* [What is expected]: Please copy, word for word, the line holding "pyautogui.scroll(-1, 546, 395)" and each line that follows it through the end of the entries, omitting any pictures.

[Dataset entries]
=== Section Start ===
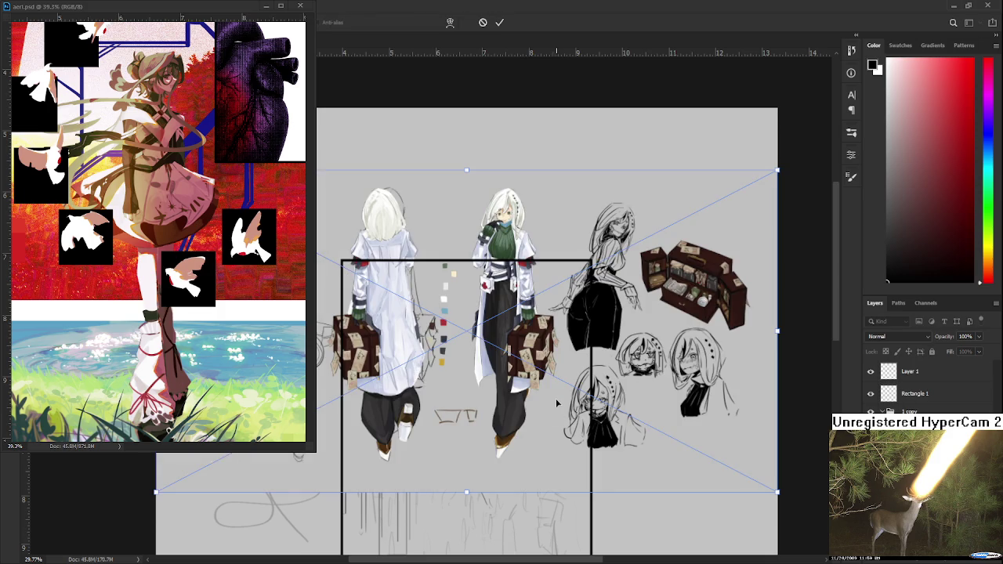
pyautogui.press('Return')
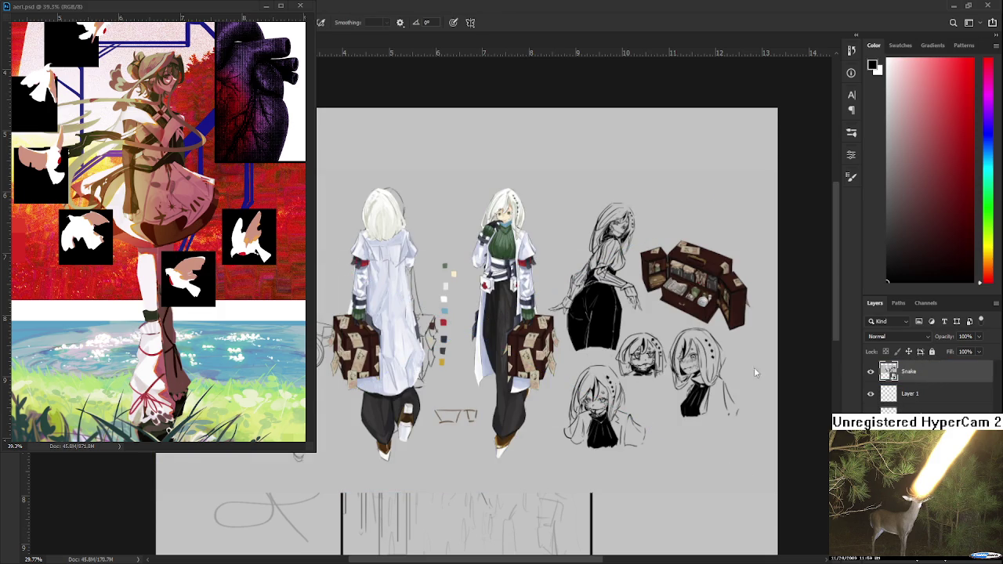
pyautogui.scroll(1, 600, 368)
pyautogui.scroll(2, 529, 394)
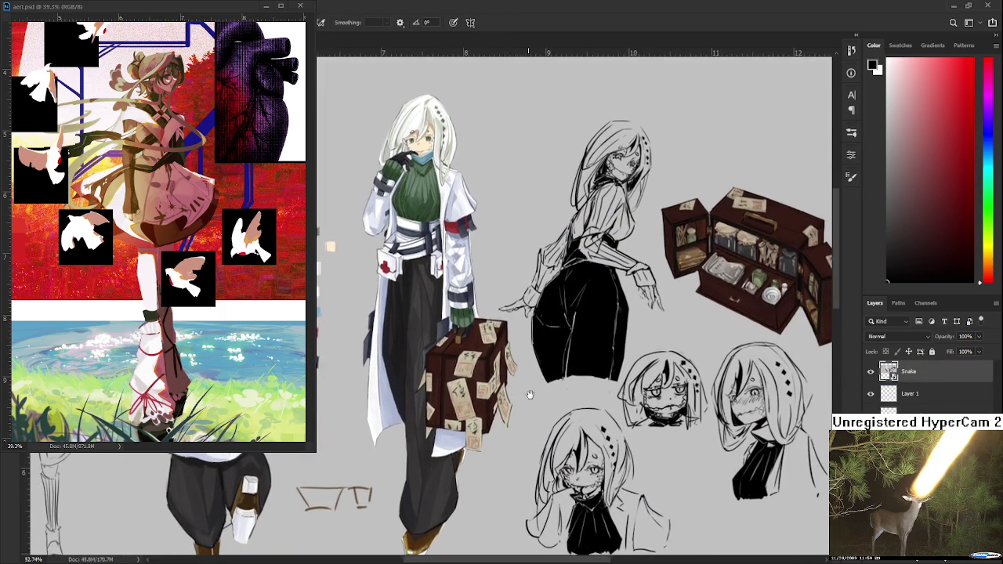
pyautogui.moveTo(529, 394); pyautogui.dragTo(537, 394)
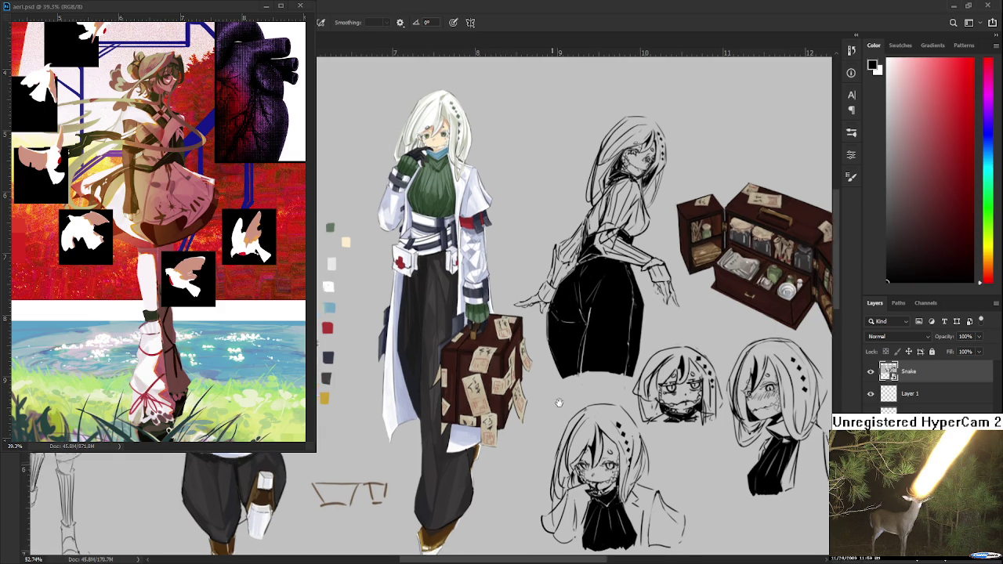
pyautogui.moveTo(588, 359); pyautogui.dragTo(619, 382)
pyautogui.scroll(-3, 619, 382)
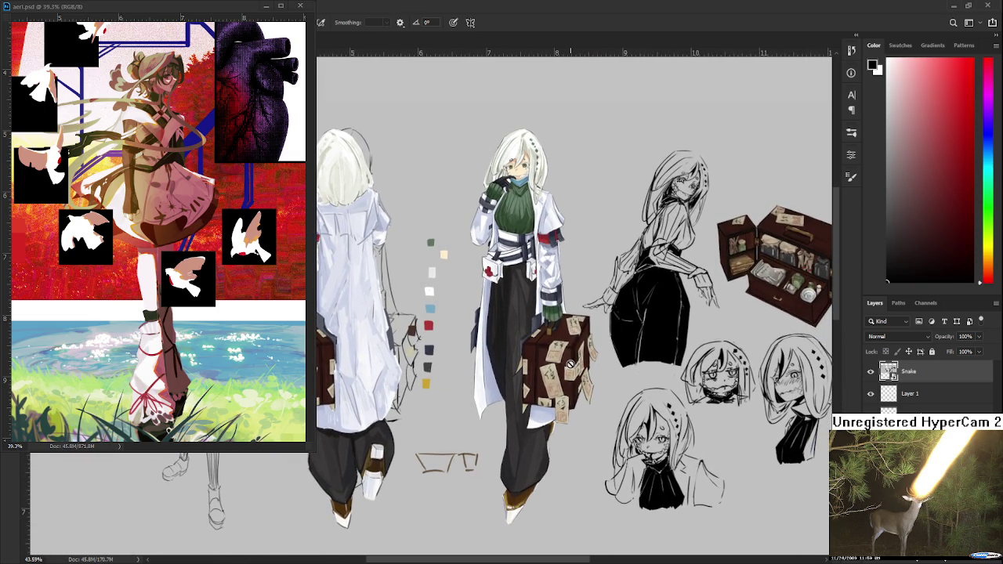
pyautogui.scroll(3, 524, 230)
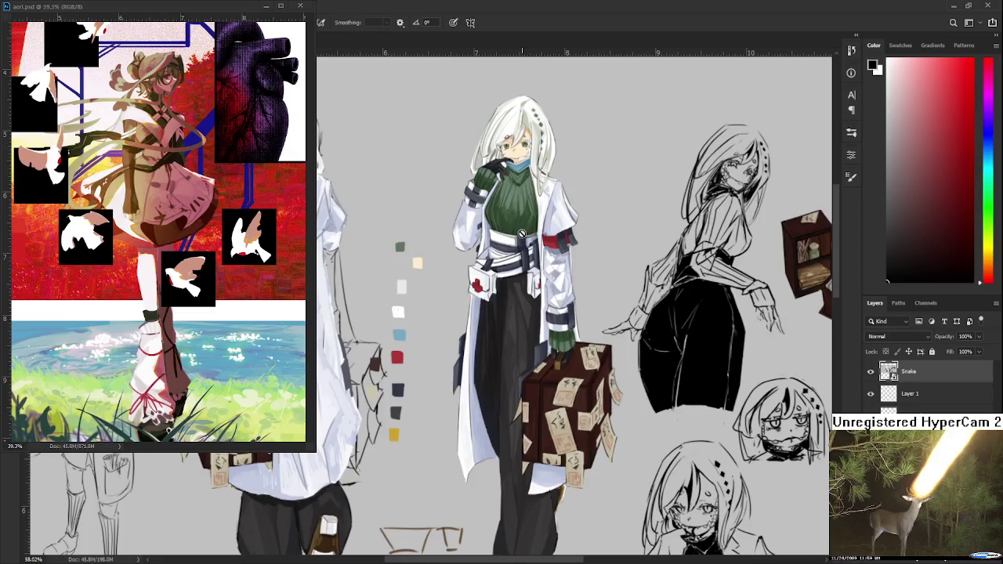
pyautogui.scroll(-1, 524, 231)
pyautogui.moveTo(682, 470); pyautogui.dragTo(548, 338)
pyautogui.scroll(2, 548, 338)
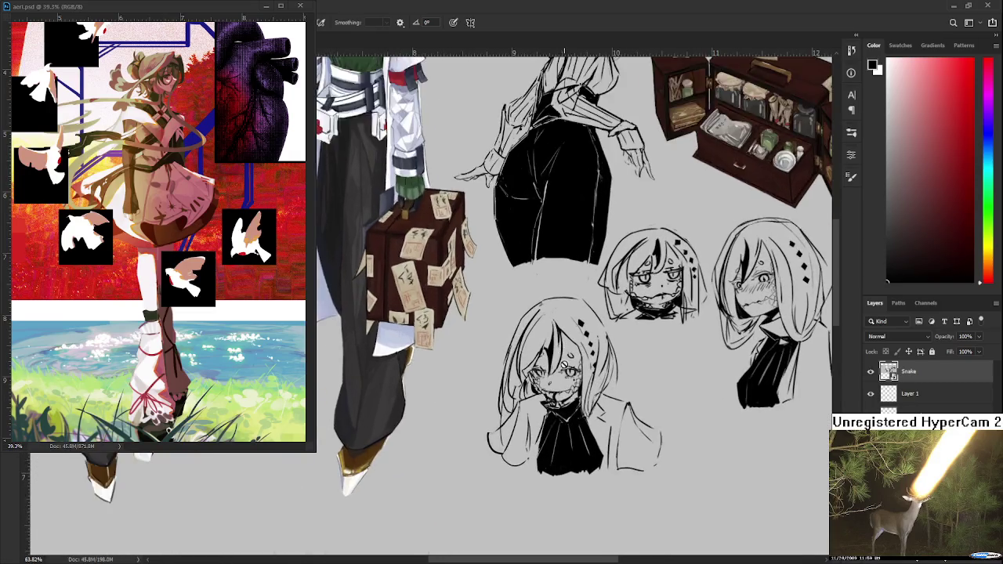
pyautogui.scroll(2, 556, 360)
pyautogui.scroll(2, 565, 377)
pyautogui.scroll(2, 547, 426)
pyautogui.scroll(-1, 547, 425)
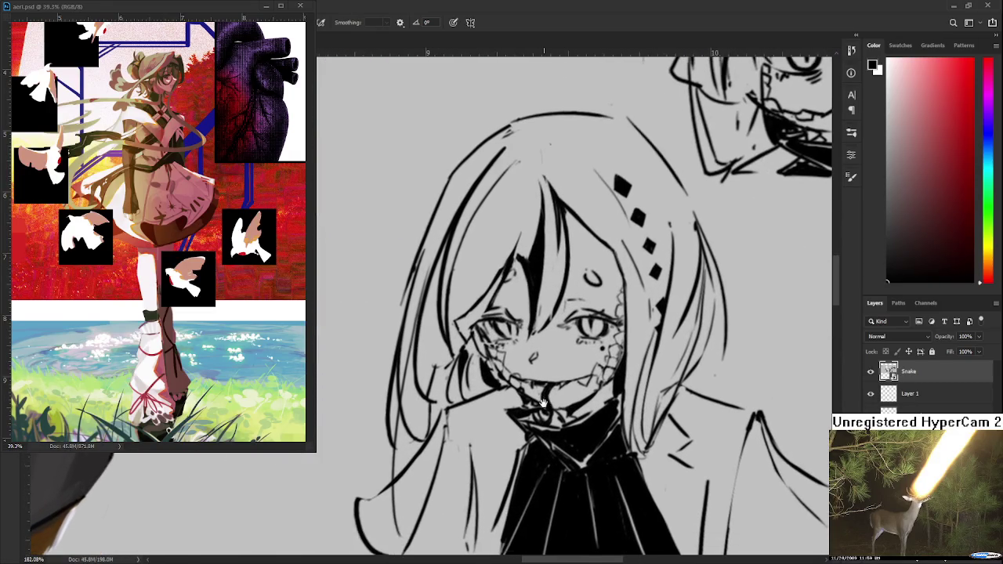
pyautogui.scroll(-1, 547, 420)
pyautogui.scroll(-1, 546, 407)
pyautogui.scroll(-1, 546, 395)
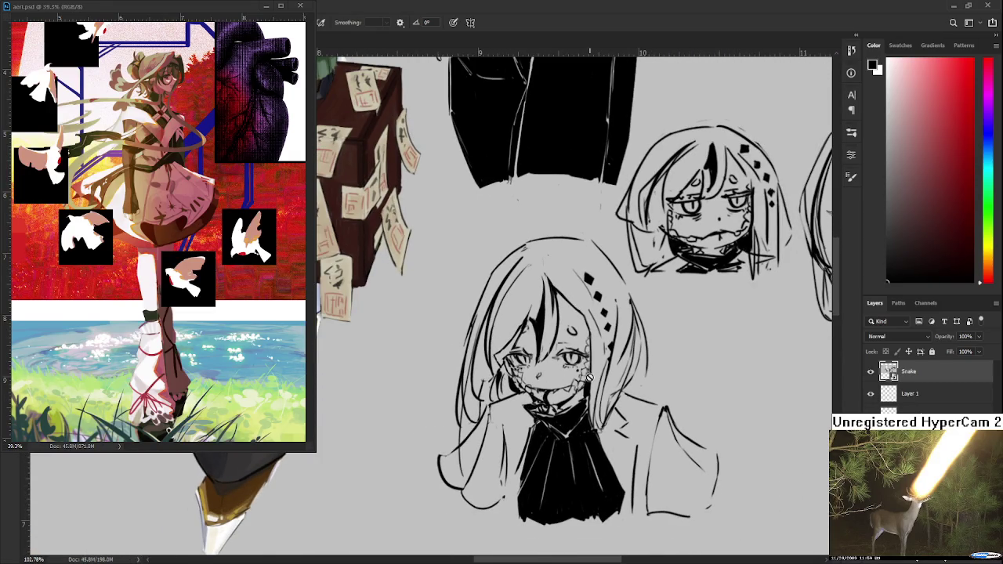
pyautogui.scroll(1, 523, 403)
pyautogui.scroll(-1, 521, 402)
pyautogui.scroll(-2, 520, 402)
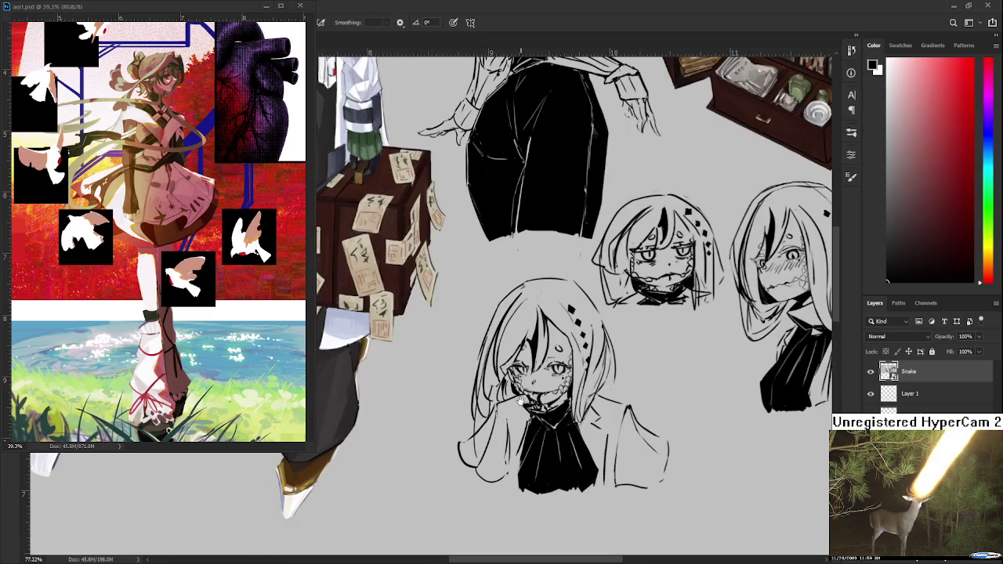
pyautogui.scroll(1, 549, 408)
pyautogui.scroll(1, 580, 414)
pyautogui.scroll(1, 615, 421)
pyautogui.moveTo(616, 419); pyautogui.dragTo(584, 428)
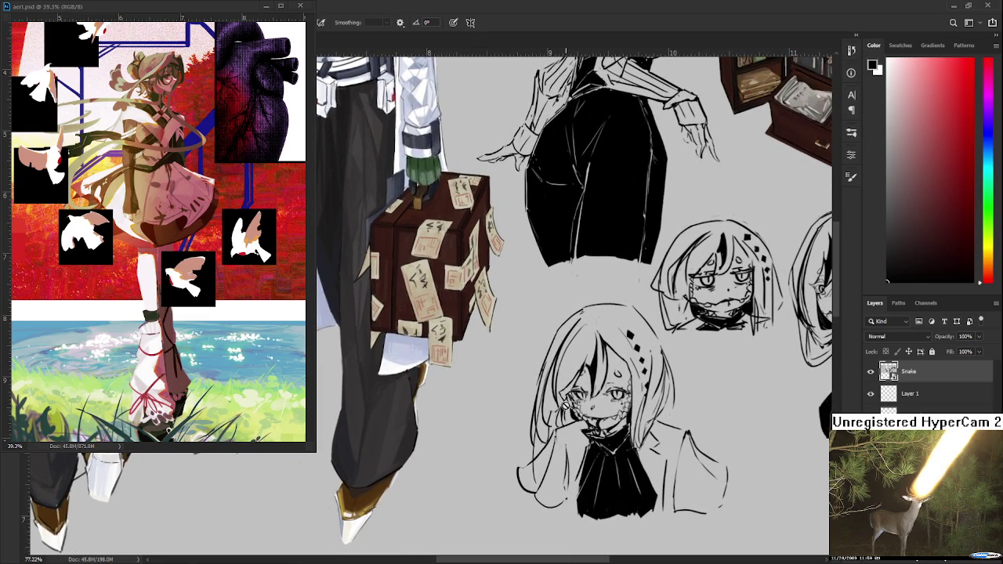
pyautogui.scroll(-1, 583, 429)
pyautogui.scroll(-1, 804, 415)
=== Section End ===
* [Answer to the problem]:
pyautogui.scroll(-1, 546, 395)
pyautogui.scroll(1, 523, 403)
pyautogui.scroll(-1, 521, 402)
pyautogui.scroll(-2, 520, 402)
pyautogui.scroll(1, 549, 408)
pyautogui.scroll(1, 580, 414)
pyautogui.scroll(1, 615, 421)
pyautogui.moveTo(616, 419); pyautogui.dragTo(584, 428)
pyautogui.scroll(-1, 583, 429)
pyautogui.scroll(-1, 804, 415)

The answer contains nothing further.